Enable power saving mode: Most PCs are idle for the majority of time, and theoretically can be turned off when idle. This can generate enormous energy savings. This has some implications for application design, as applications designers need to consider the platform (client and/or server) going to sleep and waking up. For example, if a client or server goes to sleep while an application user session is still active, what are the session timeout implications and policies when the platform wakes up?
Principle: Always design for transparent sleep/wake mode.
Examples of power-saving features that all applications should enable include:
- Testing to ensure that applications do not restrict a computer from entering sleep mode.
- Testing to ensure that an application can execute successfully when a computer has left sleep mode.
- Making sure that applications do not unnecessarily hold network connections open and do not require full-screen animation, for example. Both of these may stop a computer from entering sleep mode.
- Make sure that your application uses disk access sparingly as constant disk access will stop hard drives from powering down automatically.
Minimize the amount of data stored: Data uses power because data stored in application databases or file systems needs disks to be operating to store the data. Therefore, reducing the amount of data stored can reduce the amount of power used by an application by reducing the amount of data storage infrastructure. Efficient data archiving approaches can assist here.
Principle: Minimize the amount of data stored by the application and include data archiving in application design.
Design and code efficient applications: In the past, developers were forced to code carefully because computers were so slow that inefficient code made applications unusable. Moore’s Law has given us more powerful computer hardware at a faster rate than we can consume it, resulting in applications that can appear to perform well even though internal architecture and coding may be wasteful and inefficient. Inefficient code causes greater CPU cycles to be consumed, which consumes more energy, as we describe in more detail later. Tools such as code profilers are available that can automatically review the performance profile of code.
Principle: Design, develop, and test to maximize the efficiency of code.
Level 1 (“Logical Virtualization”) in the virtualization maturity model introduces the idea of sharing applications. This might be for example through the use of departmental servers running applications that are accessed by many client PCs. This first appeared in the mainstream as “client/server” technology, and later with more sophisticated N-tier structures. Although not conventionally considered virtualization, in fact, it is arguably the most important step. Large organizations typically have a large portfolio of applications, with considerable functional overlaps between applications. For example, there may be numerous systems carrying out “CRM” functions.
Moving to Level 1 (“Logical Virtualization”) is all about rationalizing the number of applications and application platforms where there is overlapping or redundant functionality, and increasing the use of common application services so that shared application components can be run once rather than duplicated multiple times. For large organizations, this will produce much bigger payoffs than any subsequent hardware virtualization. The best way to do this is to have a complete Enterprise Architecture, encompassing an Application Architecture identifying the functional footprints and overlaps of the application portfolio, so that a plan can be established for rationalizing unnecessary or duplicated functions. This may be accomplished by simply identifying and decommissioning unnecessarily duplicated functionality, or factoring out common components into shared services. As well as solving data integrity and process consistency issues, this will generally mean there are fewer and smaller applications overall, and therefore, less resources required to run them, lowering the energy/emissions footprint and at the same time reducing operational costs. The increased use of shared application services ensures that common functions can be centrally deployed and managed rather than unnecessarily consuming resources within every application that uses them.

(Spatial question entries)
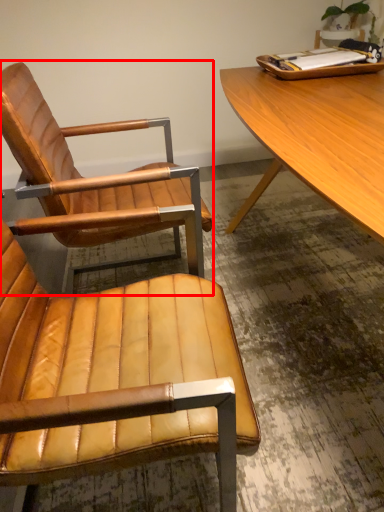
Question: From the image's perspective, where is chair (annotated by the red box) located relative to chair?

Choices:
 (A) below
 (B) above

Answer: (B)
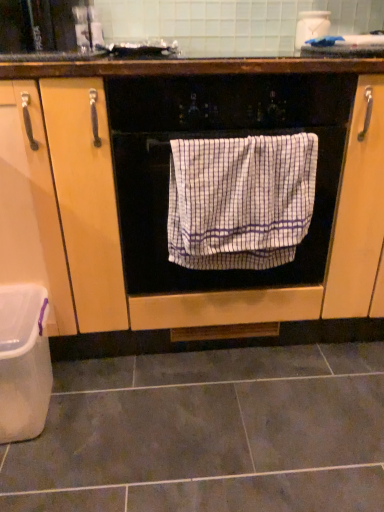
In order to click on vacant point above gray matte tile at lower center (from a real-world perspective) in this screenshot , I will do `click(175, 415)`.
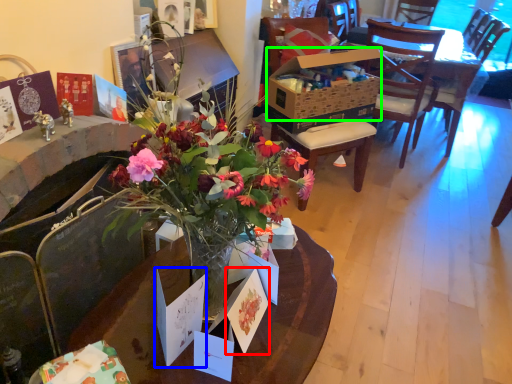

> [Direction]:
Transcribe the passage on energy-efficient software design, beginning at the words "Principle: Minimize the" and stopping after the words "efficiency of code.". Work only from the passage on energy-efficient software design.

> [Solution to the exercise]:
Principle: Minimize the amount of data stored by the application and include data archiving in application design.
Design and code efficient applications: In the past, developers were forced to code carefully because computers were so slow that inefficient code made applications unusable. Moore’s Law has given us more powerful computer hardware at a faster rate than we can consume it, resulting in applications that can appear to perform well even though internal architecture and coding may be wasteful and inefficient. Inefficient code causes greater CPU cycles to be consumed, which consumes more energy, as we describe in more detail later. Tools such as code profilers are available that can automatically review the performance profile of code.
Principle: Design, develop, and test to maximize the efficiency of code.